Karlheinz Stockhausen
Karlheinz Stockhausen (1928-2007) was a German composer. He is considered to be one of the most influential composers of the second half of the 20th century.
Stockhausen (1928-2007) studied piano, musicology, philosophy and German linguistics. In the late 1940s he harboured ambitions to become a writer, even receiving letters of encouragement from Hermann Hesse. It was not until 1950 that he began taking lessons in composition with the Swiss composer Frank Martin, and subsequently a summer course in new music at Darmstadt in 1951, where he became fascinated with serialism. The following year he studied under Messiaen in Paris and composed several groundbreaking works that catapulted him to the forefront of new music.
From the mid-1950s onwards, Stockhausen achieved major artistic successes with his freer interpretation of serialist principles. He experimented with electronic music at the WDR studio in Cologne (of which he was director in the 1960s), and elsewhere with the position of the orchestra and audience, with extreme tempos and with music from all over the world. In 1964 an ensemble was formed to focus solely on the performance of his works, and in 1970 he established his own publishing company.

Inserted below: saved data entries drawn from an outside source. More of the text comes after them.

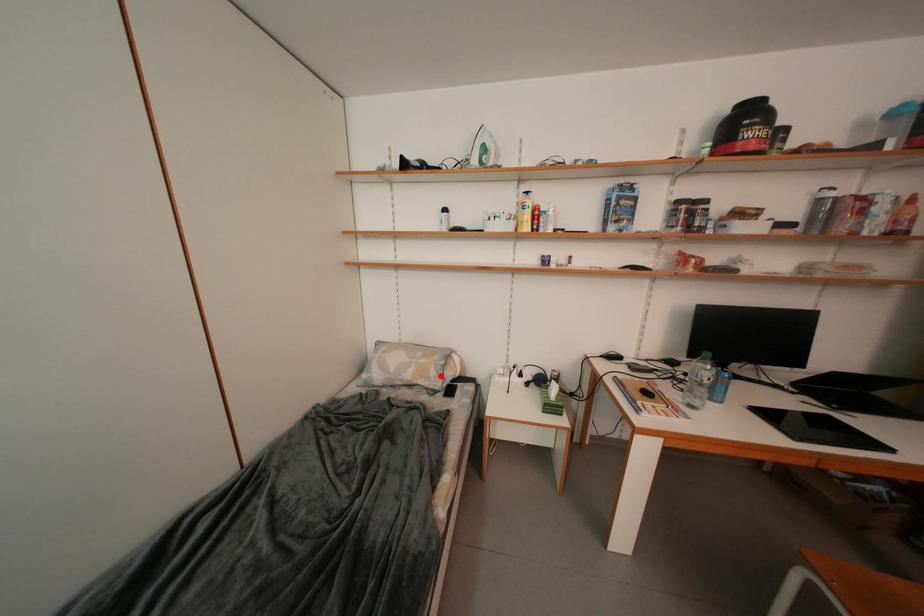
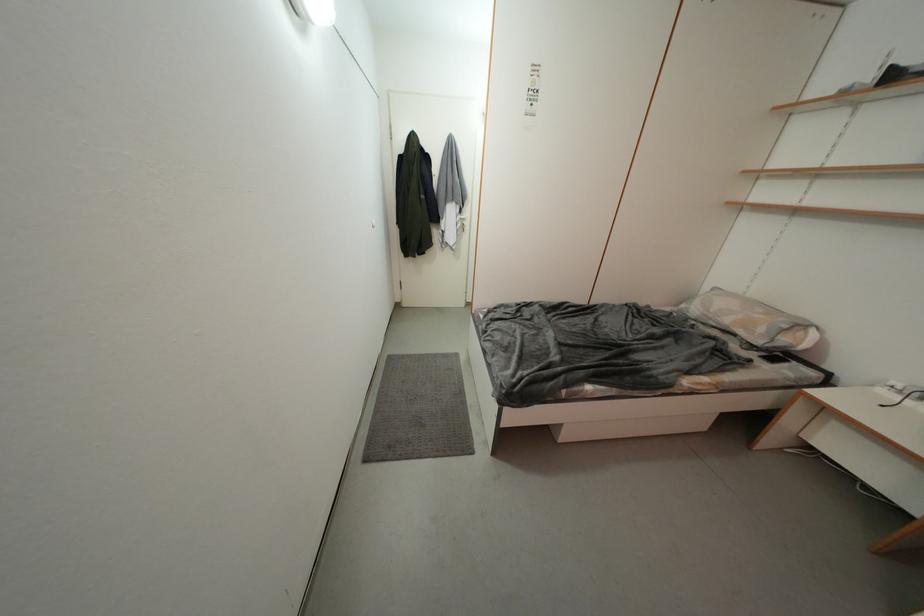
Locate, in the second image, the point that corresponds to the highlighted location in the first image.

(769, 333)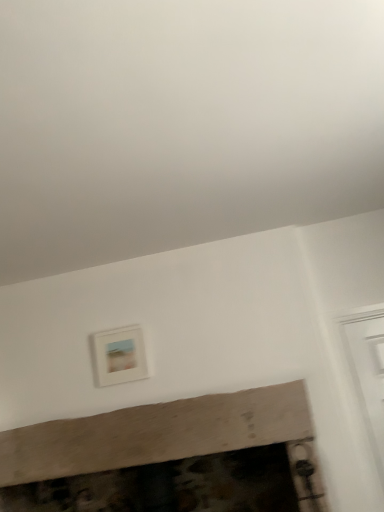
The width and height of the screenshot is (384, 512). Describe the element at coordinates (118, 356) in the screenshot. I see `matte white picture frame at upper center` at that location.

At what (x,y) coordinates should I click in order to perform the action: click on matte white picture frame at upper center. Please return your answer as a coordinate pair (x, y). This screenshot has width=384, height=512. Looking at the image, I should click on (118, 356).

What is the approximate width of matte white picture frame at upper center?

It is 8.11 centimeters.

Where is `matte white picture frame at upper center`? matte white picture frame at upper center is located at coordinates (118, 356).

During the 1970s Stockhausen’s music took on a cosmic dimension, expressing his sense of kinship with the cosmos, nature and fellow man. His LICHT (1977-2003) is a cycle of seven monumental operas spanning the seven days of the week and intended to encapsulate the whole of life. From 2003 until his death, Stockhausen subsequently worked on KLANG, a comparable cycle on the hours of the day.